§ INFORMATION SUPPLIED
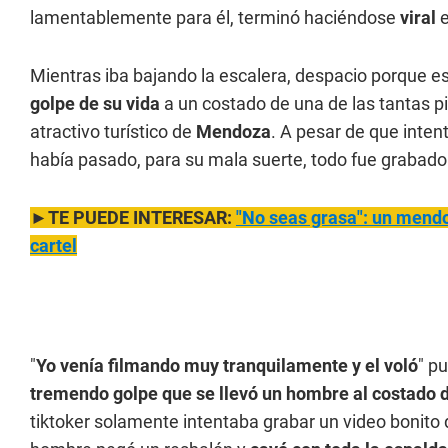
lamentablemente para él, terminó haciéndose
viral
e
Mientras iba bajando la escalera, despacio porque e
golpe de su vida
a un costado de una de las tantas pi
atractivo turístico de
Mendoza
. A pesar de que inte
había pasado, para su mala suerte, todo fue grabado
►TE PUEDE INTERESAR:
"No seas grasa": un mendo
cartel
"
Yo venía filmando muy tranquilamente y el voló
" p
tremendo golpe que se llevó un hombre al costado
tiktoker solamente intentaba grabar un video bonito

§ THE PROBLEM
What lines in the listing include the string "golpe"? Copy them out.

§ RESPONSE AREA
golpe de su vida
tremendo golpe que se llevó un hombre al costado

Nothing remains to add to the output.